▸ **Task prompt**
Extend the passage on the triangle-based version of the Pythagorean theorem, beginning immediately after its final sentence.

▸ **Reading passage**
--- START ---
The equilateral triangle EMA of area $\frac{\sqrt{3}}{4}𝑥^2$ associated with the side 𝑦=MA is obtained by drawing a line upwards starting at point M, parallel to the x-axis, all the way to the circle at point E. Enclosing it with line EA gives the desired triangle EMA. The other equilateral triangle FMB, also of area $\frac{\sqrt{3}}{4}𝑥^2$, is obtained by drawing a line downwards starting at point M parallel to the y-axis, all the way to the circle at point F, and then enclosing it with line FB. It is observable that the combined area of these two equilateral triangles EMA and FOB together do not form the area of the outer larger equilateral triangle ACB of area $\frac{\sqrt{3}}{4}z^2$. In fact, the combined area of the triangles EMA and FMB is $\frac{\sqrt{3}}{4}(𝑥^2+x^2)$, which can be decomposed into four right-angled triangles (EGO, AGM, FIM and BIM), while the outer larger triangle ACB is composed of six right-angled triangles (AG’O’, CG’O’, CI’O’, BI’O’, BH’O’ and AH’O’). By careful comparison, it becomes apparent that the missing additional two right-angled triangles (inside the circle) are EHM and FHM, representing a combined coupling triangle EMF of area $\frac{\sqrt{3}}{4}𝑥^2$, that links the former two equilateral triangles EMA and FMB of area $\frac{\sqrt{3}}{4}𝑥^2$ each.

Then it is straightforward to see that the sum of the areas $\frac{\sqrt{3}}{4}(𝑥^2+x^2)$ of the equilateral triangles EMA and FMB plus the coupling area $\frac{\sqrt{3}}{4}𝑥^2$ of the linking triangle EMF (all together, the three form the total area enclosed by EAMBF) gives the six right-angled triangles that form the equilateral triangle ACB of area $\frac{\sqrt{3}}{4}z^2$. Thus, from an algebraic point of view, the area balance for this particular case 𝑥=𝑦 of the extended (triangle-based) version of the Pythagoras Theorem becomes

$\frac{\sqrt{3}}{4}𝑥^2+\frac{\sqrt{3}}{4}𝑥^2+\frac{\sqrt{3}}{4}𝑥^2=\frac{\sqrt{3}}{4}𝑧^2 \dots (7)$

Where the coefficient $\frac{\sqrt{3}}{4}$ can be conveniently cancelled on either side, resulting in

$𝑥^2+𝑥^2+𝑥^2=𝑧^2$

Imagine the outer equilateral triangle ACB of area $\frac{\sqrt{3}}{4}z^2$ in Figure 7 remains the same size, but now rotates clockwise around the circle to the position shown in Figure 8. The inner mirrored equilateral triangle DAB also of area $\frac{\sqrt{3}}{4}z^2$ (inside the circle) displaces along its edges, making the reference 120-degree-angled triangle change size, shape and position. For the general case 𝑥≠𝑦, the now scalene 120-degree-angled triangle AMB in Figure 8, with the length of its sides 𝑥 and 𝑦 becoming different from each other, moves away from the corresponding axes. These new sides of the 120-degree-angled triangle can be found as before. Draw a line from point A downwards parallel to the 𝑦-axis, while at the same time draw a line upwards from point B parallel to the 𝑥-axis. When both lines meet at point L forms the new 120-degree-angled triangle AMB (filled in grey). Repeating this exercise starting at the other two corners of the equilateral triangle DAB - i.e., points B and D – gives an additional two scalene 120-degree-angled triangles BKD and DLA that (with AMB) are congruent. That is, imagine a line emerging simultaneously from each of the three corners of the equilateral triangle DAB, in an inward direction and parallel to each of the x-, y- and w-axis. These lines will eventually cross each other at points K, L and M - forming the segments AM, BK and CL. Since these three lines are parallel to each axis, they form an angle of 60 degrees between themselves. Since they do not meet in a single point (as they did in point M≡O in Figure8), three lines forming 60 degrees amongst each other will inherently form a triangle. Due to symmetry between all three axis, all the three lines AM, BK and DL are the same, but symmetrically rotated by 120 degrees around point O, which means they cross each other at the same location, pointing to an equal distance between the ends of the segments (for example, point M for segment AM) and the end of the segment (in this example, point A). Hence, segments LM, MK and KL have the same length, form internally 60 degrees amongst each other (or 120 degrees externally), and compose the sides of a triangle. The end conclusion is that these segments, all together under the defined constraints, form amongst themselves (internally to DAB) a central equilateral triangle KML.
--- END ---
▸ **Dataset**
--- START ---
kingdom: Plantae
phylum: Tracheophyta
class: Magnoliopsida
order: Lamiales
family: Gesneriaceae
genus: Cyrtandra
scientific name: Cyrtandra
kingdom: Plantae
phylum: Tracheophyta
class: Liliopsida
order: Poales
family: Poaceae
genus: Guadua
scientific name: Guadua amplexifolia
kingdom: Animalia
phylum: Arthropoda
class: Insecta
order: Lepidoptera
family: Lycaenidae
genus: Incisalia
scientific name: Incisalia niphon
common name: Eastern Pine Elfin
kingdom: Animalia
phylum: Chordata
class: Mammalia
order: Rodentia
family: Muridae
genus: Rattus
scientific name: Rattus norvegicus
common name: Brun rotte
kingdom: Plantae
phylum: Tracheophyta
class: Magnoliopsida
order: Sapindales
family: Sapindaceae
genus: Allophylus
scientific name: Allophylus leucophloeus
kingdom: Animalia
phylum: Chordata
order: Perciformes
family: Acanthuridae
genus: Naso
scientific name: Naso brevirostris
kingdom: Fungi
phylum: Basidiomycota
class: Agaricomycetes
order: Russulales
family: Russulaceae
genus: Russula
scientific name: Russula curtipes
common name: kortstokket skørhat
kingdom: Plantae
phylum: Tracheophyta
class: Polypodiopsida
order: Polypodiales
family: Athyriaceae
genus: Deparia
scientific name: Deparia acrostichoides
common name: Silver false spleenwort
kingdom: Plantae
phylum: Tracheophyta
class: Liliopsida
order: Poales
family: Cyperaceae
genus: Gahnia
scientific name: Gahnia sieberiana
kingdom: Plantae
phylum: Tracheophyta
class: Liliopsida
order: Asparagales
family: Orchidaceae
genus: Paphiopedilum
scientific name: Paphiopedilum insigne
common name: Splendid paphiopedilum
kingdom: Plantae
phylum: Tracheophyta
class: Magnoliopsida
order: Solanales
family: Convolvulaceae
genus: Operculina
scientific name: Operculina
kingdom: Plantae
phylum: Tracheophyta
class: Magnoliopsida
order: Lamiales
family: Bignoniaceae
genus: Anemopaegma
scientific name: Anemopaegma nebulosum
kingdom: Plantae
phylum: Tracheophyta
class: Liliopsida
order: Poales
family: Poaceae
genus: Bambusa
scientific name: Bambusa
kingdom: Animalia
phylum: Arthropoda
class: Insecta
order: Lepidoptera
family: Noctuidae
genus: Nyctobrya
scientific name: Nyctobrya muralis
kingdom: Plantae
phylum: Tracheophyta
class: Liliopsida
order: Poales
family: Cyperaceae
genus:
--- END ---
▸ **Task output**
Following the prior approach from Figure 5-7, the three revolving triangles - AMB, BKD and DLA - are mirrored outside the circle (to the right) - as AL’C, CK’B and BM’A - within the outer equilateral triangle ACB of area $\frac{\sqrt{3}}{4}z^2$. Together, they form internally the mirrored central triangle M’K’L’. The equilateral triangle EMA associated with the larger side 𝑦=MA is obtained by drawing a line upwards starting at point M and inline with the 𝑥-axis all the way to the circle at point E to form segment ME. Enclosing with line EA gives the equilateral triangle EMA of area $\frac{\sqrt{3}}{4}y^2$. Similarly, the equilateral triangle FMB associated with the smaller side 𝑥=M𝐵 is obtained by extending from point M downwards inline with the 𝑦-axis all the way to the circle at point F, forming the segment MF. Enclosing with line FB gives the equilateral triangle FMB of area $\frac{\sqrt{3}}{4}𝑥^2$. The coupling triangle EMF is obtained by connecting point E to F, giving a 120-degree-angled triangle of area $\frac{\sqrt{3}}{4}𝑥y$, that links together the aforementioned two equilateral triangles EMA of area $\frac{\sqrt{3}}{4}y^2$ and FMB of area $\frac{\sqrt{3}}{4}𝑥^2$.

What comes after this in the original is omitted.